== EXERCISE BRIEF ==
The data below should be restated word for word, with every picture omitted.
--- START ---
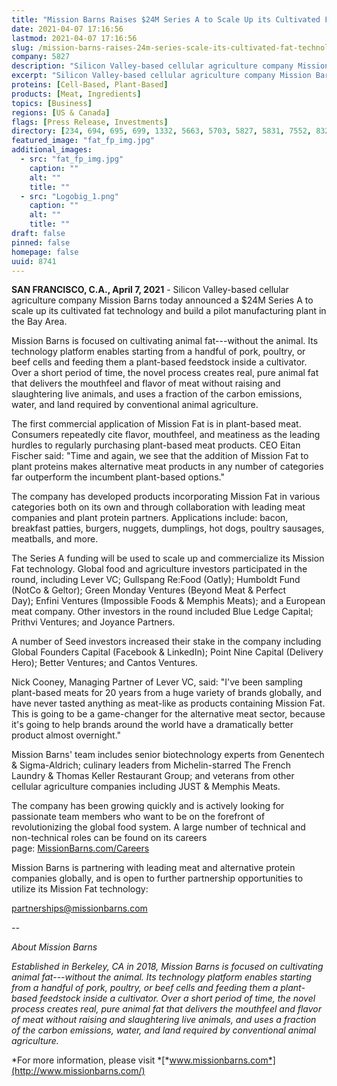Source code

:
 ```yaml
---
title: "Mission Barns Raises $24M Series A to Scale Up its Cultivated Fat Technology and Build Pilot Production Facility"
date: 2021-04-07 17:16:56
lastmod: 2021-04-07 17:16:56
slug: /mission-barns-raises-24m-series-scale-its-cultivated-fat-technology-and-build-pilot
company: 5827
description: "Silicon Valley-based cellular agriculture company Mission Barns today announced a $24M Series A to scale up its cultivated fat technology and build a pilot manufacturing plant in the Bay Area."
excerpt: "Silicon Valley-based cellular agriculture company Mission Barns today announced a $24M Series A to scale up its cultivated fat technology and build a pilot manufacturing plant in the Bay Area."
proteins: [Cell-Based, Plant-Based]
products: [Meat, Ingredients]
topics: [Business]
regions: [US & Canada]
flags: [Press Release, Investments]
directory: [234, 694, 695, 699, 1332, 5663, 5703, 5827, 5831, 7552, 8328]
featured_image: "fat_fp_img.jpg"
additional_images:
  - src: "fat_fp_img.jpg"
    caption: ""
    alt: ""
    title: ""
  - src: "Logobig_1.png"
    caption: ""
    alt: ""
    title: ""
draft: false
pinned: false
homepage: false
uuid: 8741
---
```

**SAN FRANCISCO, C.A., April 7, 2021** - Silicon Valley-based cellular
agriculture company Mission Barns today announced a \$24M Series A to
scale up its cultivated fat technology and build a pilot manufacturing
plant in the Bay Area.

Mission Barns is focused on cultivating animal fat---without the animal.
Its technology platform enables starting from a handful of pork,
poultry, or beef cells and feeding them a plant-based feedstock inside a
cultivator. Over a short period of time, the novel process creates real,
pure animal fat that delivers the mouthfeel and flavor of meat without
raising and slaughtering live animals, and uses a fraction of the carbon
emissions, water, and land required by conventional animal agriculture.

The first commercial application of Mission Fat is in plant-based meat.
Consumers repeatedly cite flavor, mouthfeel, and meatiness as the
leading hurdles to regularly purchasing plant-based meat products. CEO
Eitan Fischer said: "Time and again, we see that the addition of Mission
Fat to plant proteins makes alternative meat products in any number of
categories far outperform the incumbent plant-based options."

The company has developed products incorporating Mission Fat in various
categories both on its own and through collaboration with leading meat
companies and plant protein partners. Applications include: bacon,
breakfast patties, burgers, nuggets, dumplings, hot dogs, poultry
sausages, meatballs, and more.

The Series A funding will be used to scale up and commercialize its
Mission Fat technology. Global food and agriculture investors
participated in the round, including Lever VC; Gullspang Re:Food
(Oatly); Humboldt Fund (NotCo & Geltor); Green Monday Ventures (Beyond
Meat & Perfect Day); Enfini Ventures (Impossible Foods & Memphis
Meats); and a European meat company. Other investors in the round
included Blue Ledge Capital; Prithvi Ventures; and Joyance Partners.

A number of Seed investors increased their stake in the company
including Global Founders Capital (Facebook & LinkedIn); Point Nine
Capital (Delivery Hero); Better Ventures; and Cantos Ventures.

Nick Cooney, Managing Partner of Lever VC, said: \"I\'ve been sampling
plant-based meats for 20 years from a huge variety of brands globally,
and have never tasted anything as meat-like as products containing
Mission Fat. This is going to be a game-changer for the alternative meat
sector, because it\'s going to help brands around the world have a
dramatically better product almost overnight."

Mission Barns' team includes senior biotechnology experts from Genentech
& Sigma-Aldrich; culinary leaders from Michelin-starred The French
Laundry & Thomas Keller Restaurant Group; and veterans from other
cellular agriculture companies including JUST & Memphis Meats.

The company has been growing quickly and is actively looking for
passionate team members who want to be on the forefront of
revolutionizing the global food system. A large number of technical and
non-technical roles can be found on its careers
page: [MissionBarns.com/Careers](https://missionbarns.com/careers/)

Mission Barns is partnering with leading meat and alternative protein
companies globally, and is open to further partnership opportunities to
utilize its Mission Fat technology:

[partnerships@missionbarns.com](mailto:contact@missionbarns.com)

*\--*

*About Mission Barns*

*Established in Berkeley, CA in 2018, Mission Barns is focused on
cultivating animal fat---without the animal. Its technology platform
enables starting from a handful of pork, poultry, or beef cells and
feeding them a plant-based feedstock inside a cultivator. Over a short
period of time, the novel process creates real, pure animal fat that
delivers the mouthfeel and flavor of meat without raising and
slaughtering live animals, and uses a fraction of the carbon emissions,
water, and land required by conventional animal agriculture.*

*For more information, please
visit *[*www.missionbarns.com*](http://www.missionbarns.com/)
--- END ---
== WRITTEN SOLUTION ==
Source code

:
 ```yaml
---
title: "Mission Barns Raises $24M Series A to Scale Up its Cultivated Fat Technology and Build Pilot Production Facility"
date: 2021-04-07 17:16:56
lastmod: 2021-04-07 17:16:56
slug: /mission-barns-raises-24m-series-scale-its-cultivated-fat-technology-and-build-pilot
company: 5827
description: "Silicon Valley-based cellular agriculture company Mission Barns today announced a $24M Series A to scale up its cultivated fat technology and build a pilot manufacturing plant in the Bay Area."
excerpt: "Silicon Valley-based cellular agriculture company Mission Barns today announced a $24M Series A to scale up its cultivated fat technology and build a pilot manufacturing plant in the Bay Area."
proteins: [Cell-Based, Plant-Based]
products: [Meat, Ingredients]
topics: [Business]
regions: [US & Canada]
flags: [Press Release, Investments]
directory: [234, 694, 695, 699, 1332, 5663, 5703, 5827, 5831, 7552, 8328]
featured_image: "fat_fp_img.jpg"
additional_images:
  - src: "fat_fp_img.jpg"
    caption: ""
    alt: ""
    title: ""
  - src: "Logobig_1.png"
    caption: ""
    alt: ""
    title: ""
draft: false
pinned: false
homepage: false
uuid: 8741
---
```

**SAN FRANCISCO, C.A., April 7, 2021** - Silicon Valley-based cellular
agriculture company Mission Barns today announced a \$24M Series A to
scale up its cultivated fat technology and build a pilot manufacturing
plant in the Bay Area.

Mission Barns is focused on cultivating animal fat---without the animal.
Its technology platform enables starting from a handful of pork,
poultry, or beef cells and feeding them a plant-based feedstock inside a
cultivator. Over a short period of time, the novel process creates real,
pure animal fat that delivers the mouthfeel and flavor of meat without
raising and slaughtering live animals, and uses a fraction of the carbon
emissions, water, and land required by conventional animal agriculture.

The first commercial application of Mission Fat is in plant-based meat.
Consumers repeatedly cite flavor, mouthfeel, and meatiness as the
leading hurdles to regularly purchasing plant-based meat products. CEO
Eitan Fischer said: "Time and again, we see that the addition of Mission
Fat to plant proteins makes alternative meat products in any number of
categories far outperform the incumbent plant-based options."

The company has developed products incorporating Mission Fat in various
categories both on its own and through collaboration with leading meat
companies and plant protein partners. Applications include: bacon,
breakfast patties, burgers, nuggets, dumplings, hot dogs, poultry
sausages, meatballs, and more.

The Series A funding will be used to scale up and commercialize its
Mission Fat technology. Global food and agriculture investors
participated in the round, including Lever VC; Gullspang Re:Food
(Oatly); Humboldt Fund (NotCo & Geltor); Green Monday Ventures (Beyond
Meat & Perfect Day); Enfini Ventures (Impossible Foods & Memphis
Meats); and a European meat company. Other investors in the round
included Blue Ledge Capital; Prithvi Ventures; and Joyance Partners.

A number of Seed investors increased their stake in the company
including Global Founders Capital (Facebook & LinkedIn); Point Nine
Capital (Delivery Hero); Better Ventures; and Cantos Ventures.

Nick Cooney, Managing Partner of Lever VC, said: \"I\'ve been sampling
plant-based meats for 20 years from a huge variety of brands globally,
and have never tasted anything as meat-like as products containing
Mission Fat. This is going to be a game-changer for the alternative meat
sector, because it\'s going to help brands around the world have a
dramatically better product almost overnight."

Mission Barns' team includes senior biotechnology experts from Genentech
& Sigma-Aldrich; culinary leaders from Michelin-starred The French
Laundry & Thomas Keller Restaurant Group; and veterans from other
cellular agriculture companies including JUST & Memphis Meats.

The company has been growing quickly and is actively looking for
passionate team members who want to be on the forefront of
revolutionizing the global food system. A large number of technical and
non-technical roles can be found on its careers
page: [MissionBarns.com/Careers](https://missionbarns.com/careers/)

Mission Barns is partnering with leading meat and alternative protein
companies globally, and is open to further partnership opportunities to
utilize its Mission Fat technology:

[partnerships@missionbarns.com](mailto:contact@missionbarns.com)

*\--*

*About Mission Barns*

*Established in Berkeley, CA in 2018, Mission Barns is focused on
cultivating animal fat---without the animal. Its technology platform
enables starting from a handful of pork, poultry, or beef cells and
feeding them a plant-based feedstock inside a cultivator. Over a short
period of time, the novel process creates real, pure animal fat that
delivers the mouthfeel and flavor of meat without raising and
slaughtering live animals, and uses a fraction of the carbon emissions,
water, and land required by conventional animal agriculture.*

*For more information, please
visit *[*www.missionbarns.com*](http://www.missionbarns.com/)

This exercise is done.